Kamis, 16 Februari 2012

Kontemplasi Tragedi Tsunami di Museum Tsunami Aceh

Museum_Tsunami
APAKAH Anda masih ingat tragedi tsunami yang melanda Aceh? Untuk mengenang tragedi yang menelan korban sekira 250.000 orang dan meluluhlantahkan perekonomian Aceh, didirikanlah Museum Tsunami Aceh.
Museum Tsunami Aceh berlokasi di Jalan Iskandar Muda, Banda Aceh yang buka setiap hari (kecuali Jumat) pukul 10.00-12.00 dan 15.00-17.00. Bangunan bergaya rumah panggung ini cukup unik karena apabila dipandang dari jarak jauh, bentuknya menyerupai kapal laut dengan cerobongnya.
Salah satu tour guide Museum Tsunami Aceh Edward menjelaskan, arsitektur Museum Tsunami Aceh menggabungkan rumah Aceh bertipe panggung dengan konsep escape building hill berupa bukit untuk evakuasi bencana tsunami. Tersemat pula nilai tradisional tari saman, cahaya dari lafaz Allah, serta taman terbuka berkonsep masyarakat urban.
“Di dalamnya, Anda dapat menemukan lorong sempit dengan air terjun yang mengeluarkan suara bergemuruh di kedua sisinya seakan mengingatkan dahsyatnya gelombang tsunami. Museum Tsunami Aceh menampilkan simulasi elektronik gempa bumi Samudra Hindia 2004, foto-foto korban, dan kisah dari korban selamat,” paparnya kepada wartawan saat mengelilingi Museum Tsunami Aceh, NAD, belum lama ini.
Erdward melanjutkan, museum diresmikan pada Februari 2008. Tujuan pembangunannya selain untuk mengenang gempa bumi yang mengakibatkan tsunami pada 2004 juga menjadi pusat pendidikan dan pusat evakuasi jika bencana tsunami kembali melanda.
“Model bangunannya adalah hasil pemenang sayembara, yaitu M Ridwan Kamil (dosen Arsitektur dari Institut Teknologi Bandung) dengan ide bangunan berupa Rumoh Aceh as Escape Hill. Denah bangunan museum ini merupakan analogi dari epicenter gelombang laut tsunami. Unsur tradisional berupa Tari Saman telah diterjemahkan dalam kulit luar bangunan eksteriornya,” terangnya.
Masuk ke Museum Tsunami Aceh berawal ke lorong sempit yang gelap di mana sisi kiri dan kanannya terdapat air bergemuruh, kadang memercik pelan, lalu bergemuruh kencang. Sesaat, suara-suara tersebut akan mengingatkan Anda pada kejadian tsunami pada 26 Januari 2004 di Banda Aceh dan sekitarnya.
Berlanjut ke lantai satu di mana terdapat beberapa ruangan yang berisi rekam jejak kejadian tsunami 2004, di antaranya ruang pamer tsunami, pratsunami, saat tsunami, dan ruang pascatsunami. Beberapa gambar peristiwa tsunami, artefak jejak tsunami, dan diorama ditampikan di lantai ini. Salah satunya, diorama kapal nelayan yang diterjang gelombang tsunami dan diorama kapal PLTD Apung yang terdampar di Punge Blang Cut.

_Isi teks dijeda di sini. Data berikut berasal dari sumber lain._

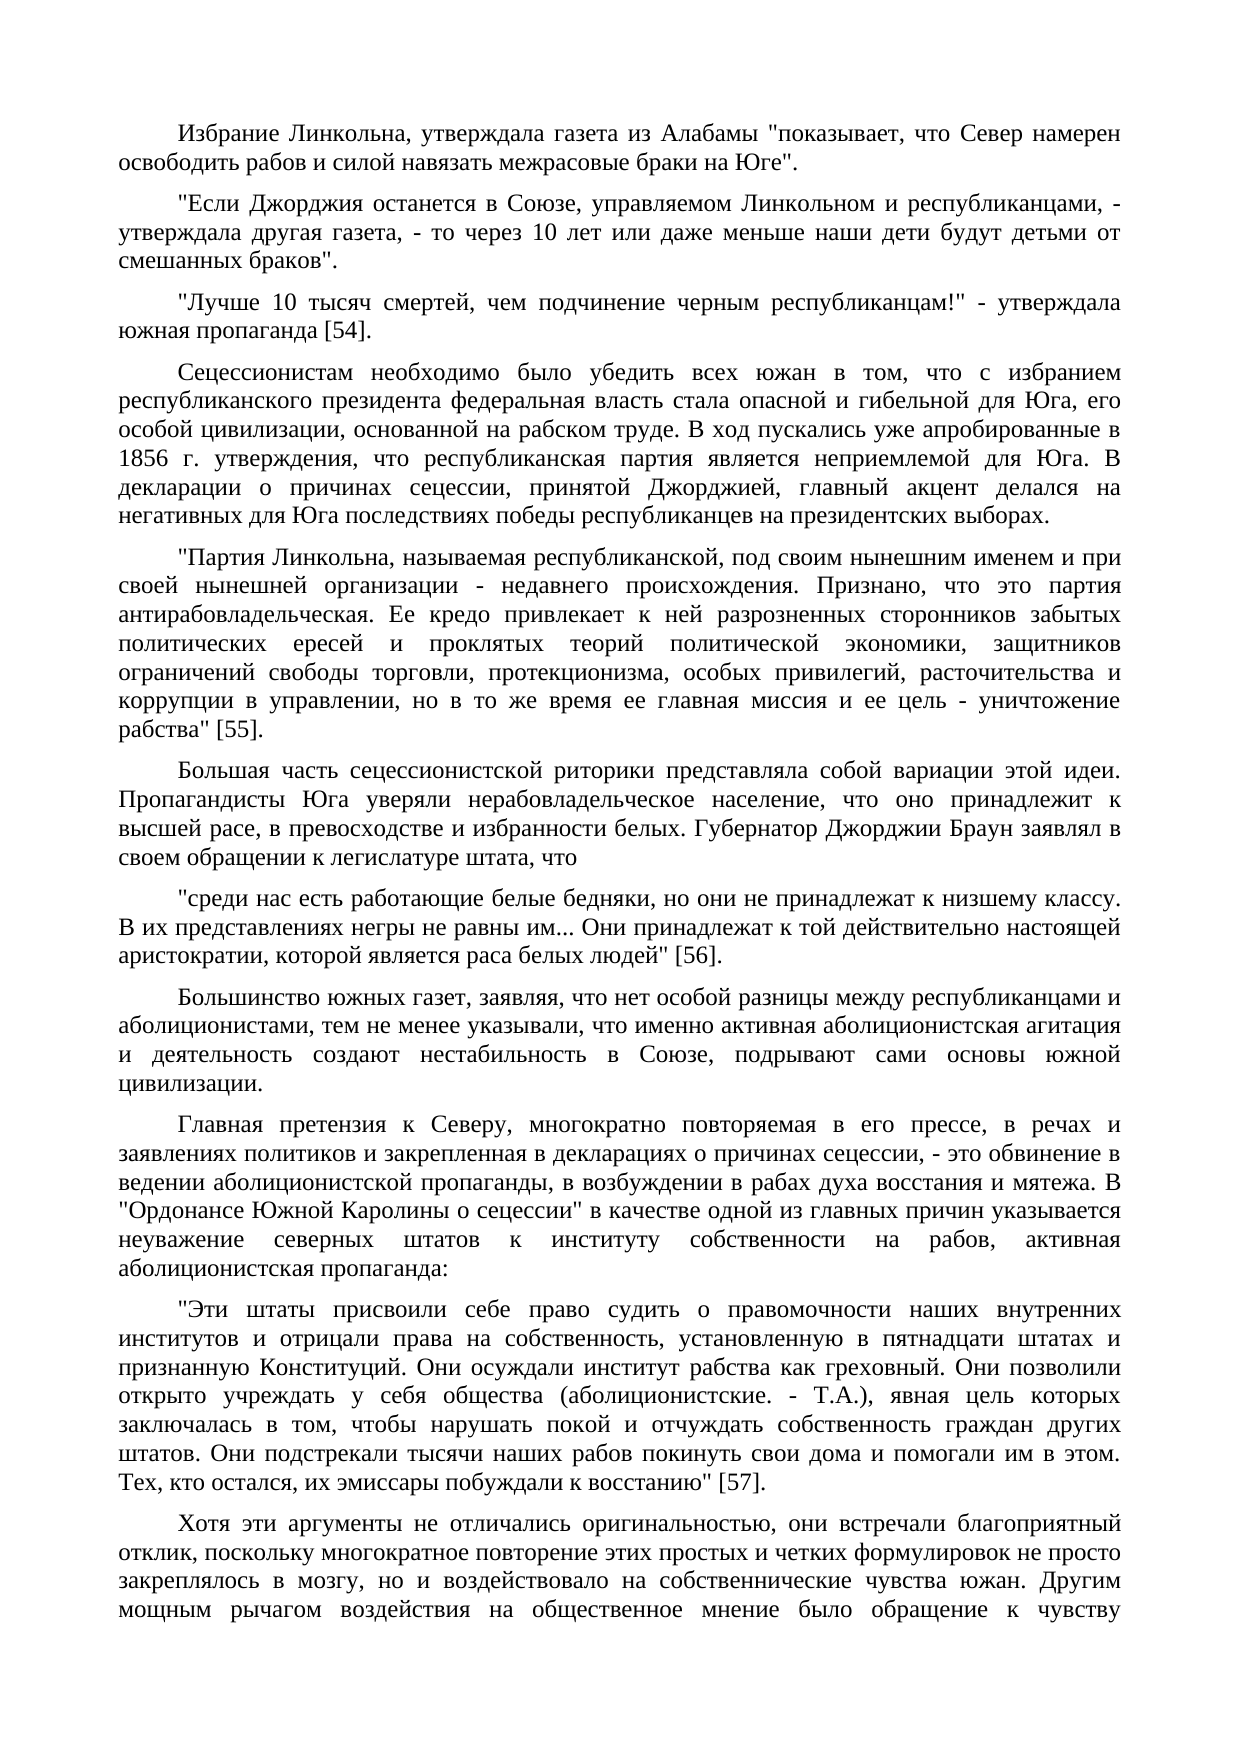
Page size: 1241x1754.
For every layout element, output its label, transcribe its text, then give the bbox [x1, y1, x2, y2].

Setelah itu, langsung ke lantai dua yang berisi media-media pembelajaran berupa perpustakaan, ruang alat peraga, ruang 4D (empat dimensi), dan souvenir shop. Beberapa alat peraga yang ditampilkan, antara lain rancangan bangunan yang tahan gempa serta model diagram patahan bumi. Ada beberapa fasilitas terus disempurnakan, seperti ruang lukisan bencana, diorama, pustaka, ruang 4 dimensi, serta kafe.
Eksterior museum mengekspresikan keberagaman budaya Aceh dengan ornamen dekoratif berunsur transparansi seperti anyaman bambu. Tampilan interiornya akan menggiring Anda pada perenungan atas musibah dahsyat yang diderita warga Aceh sekaligus kepasrahan dan pengakuan atas kekuatan dan kekuasaan Tuhan.
Erdward menuturkan, Museum Tsunami Aceh dibangun atas prakarsa beberapa lembaga, yaitu Badan Rekontruksi dan Aceh-Nias, Departemen Energi dan Sumber Daya Mineral, Pemerintah Daerah Aceh, Pemerintah Kota Banda Aceh, dan Ikatan Arsitek Indonesia.
“Kunjungan Anda ke Museum Tsunami Aceh tidak akan sia-sia karena bangunan museum ini sarat nilai kearifan lokal dan didesain dengan konsep kapal dan dari luar jauh terlihat seperti cerobong, sehingga unik untuk direkam dalam kamera Anda,” tutupnya.